In an alternate universe, these guys might be legends...

Tampa Bay Rays v Kansas City Royals Photo by John Williamson/MLB Photos via Getty Images

Today, we reach our third bracket in the most beloved (obscure) tournament. This bracket is made up of guys who were the subject of high hopes that mostly went unrealized. The two subregions are “Next Big Thing”—those with general hype—and “Saber-Darlings,” those whose advocacy was mostly among analytically inclined fans.

Here is the bracket:

“Next Big Thing” Match-Ups

#1 Tom Gordon vs. #16 Gary Thurman

Tom “Flash” Gordon was one of the final arrivals in the great Royals parade of young pitchers of the late eighties.

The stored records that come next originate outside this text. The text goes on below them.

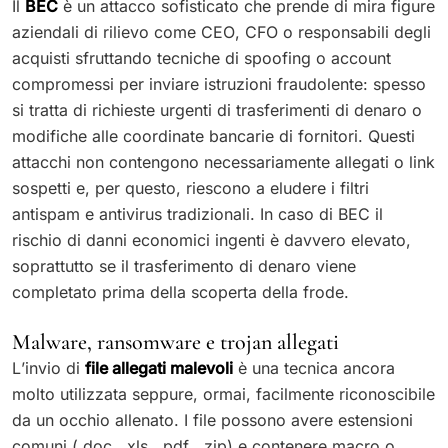
Il
BEC
è un attacco sofisticato che prende di mira figure
aziendali di rilievo come CEO, CFO o responsabili degli
acquisti sfruttando tecniche di spoofing o account
compromessi per inviare istruzioni fraudolente: spesso
si tratta di richieste urgenti di trasferimenti di denaro o
modifiche alle coordinate bancarie di fornitori. Questi
attacchi non contengono necessariamente allegati o link
sospetti e, per questo, riescono a eludere i filtri
antispam e antivirus tradizionali. In caso di BEC il
rischio di danni economici ingenti è davvero elevato,
soprattutto se il trasferimento di denaro viene
completato prima della scoperta della frode.
Malware, ransomware e trojan allegati
L’invio di
file allegati malevoli
è una tecnica ancora
molto utilizzata seppure, ormai, facilmente riconoscibile
da un occhio allenato. I file possono avere estensioni
comuni (.doc, .xls, .pdf, .zip) e contenere macro o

He gained fans’ attention as a 20-year-old, charging from single-A all the way to the big leagues, posting a 16-5 cumulative record, with a 1.75 ERA and 263 strikeouts in 185.2 innings pitched. He became a sensation in his his rookie season as he piled up ten wins in relief before the All-Star break (although five were vulture wins after blown saves). He joined the rotation in the second half, and he finished with a 17-9 record and the The Sporting News Rookie Pitcher of the Year award, finishing second in the Rookie of the Year voting to Orioles reliever Gregg Olson.

There was always debate on whether Gordon, who had one of the most devastating curveballs in the game, was better suited to the rotation or bullpen. He spent most of his Royals career as a starter, but he switched to the bullpen with the Red Sox at age 30, and had a long career as a late-innings reliever.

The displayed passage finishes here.